Productivity, reliability and species diversity in aquatic microcosms

ZHANG Quan-Guo, ZHANG Da-Yong*   

  1. Ministry of Education Key Laboratory for Biodiversity Science and Ecological Engineering & Institute of Ecology,Beijing Normal University,Beijing 100875
  • Received:2001-11-26 Revised:2002-04-09 Online:2002-05-20 Published:2002-05-20

Abstract: The relationship between biodiversity and ecosystem functioning has emerged as a major issue in ecology. Several experiments have provided evidence for the notion that decreasing species diversity may impair ecosystem processes. The interpretation of these experiments, however, has been controversial because two types of mechanisms, “niche complementarity” and “sampling effect”, may operate. By means of microcosm experiments, we investigated the relationship between species diversity and ecosystem functioning.
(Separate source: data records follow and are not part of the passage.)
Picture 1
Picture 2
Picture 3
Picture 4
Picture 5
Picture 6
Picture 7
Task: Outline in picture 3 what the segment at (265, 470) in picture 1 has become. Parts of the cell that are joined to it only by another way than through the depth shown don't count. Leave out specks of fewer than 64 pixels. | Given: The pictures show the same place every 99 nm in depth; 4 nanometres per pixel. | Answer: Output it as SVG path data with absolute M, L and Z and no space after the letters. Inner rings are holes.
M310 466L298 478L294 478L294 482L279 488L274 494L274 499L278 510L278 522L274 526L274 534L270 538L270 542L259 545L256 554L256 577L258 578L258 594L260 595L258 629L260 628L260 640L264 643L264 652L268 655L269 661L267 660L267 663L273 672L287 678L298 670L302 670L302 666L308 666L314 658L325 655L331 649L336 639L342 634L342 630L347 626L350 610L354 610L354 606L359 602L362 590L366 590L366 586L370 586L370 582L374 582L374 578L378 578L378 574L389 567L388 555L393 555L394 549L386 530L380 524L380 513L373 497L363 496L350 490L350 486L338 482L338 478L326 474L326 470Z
Aquatic microcosms in laboratory conditions are designed to contain different numbers of unicellular algal species, with no overlap in species composition between microcosms with the same number of species. Algal dry mass, an index of community productivity, was measured once a week after four weeks from the start of the experiment. The experiment lasted for a period of eight weeks, and in total, five measurements were obtained. Algal species richness had progressively stronger effects on community productivity. A number of higher-diversity mixtures outperformed the most productive monoculture as the experiment proceeded. Certain species dominated some mixtures in initial stages, but this effect disappeared in later stages. There was no significant correlation between reliability of community productivity and species richness. The experimental results reported here support the recent suggestion that both niche complementarity and sampling effect may be involved in the diversity effect, and show that the relative importance of the two mechanisms may undergo substantial changes through the course of community maturation.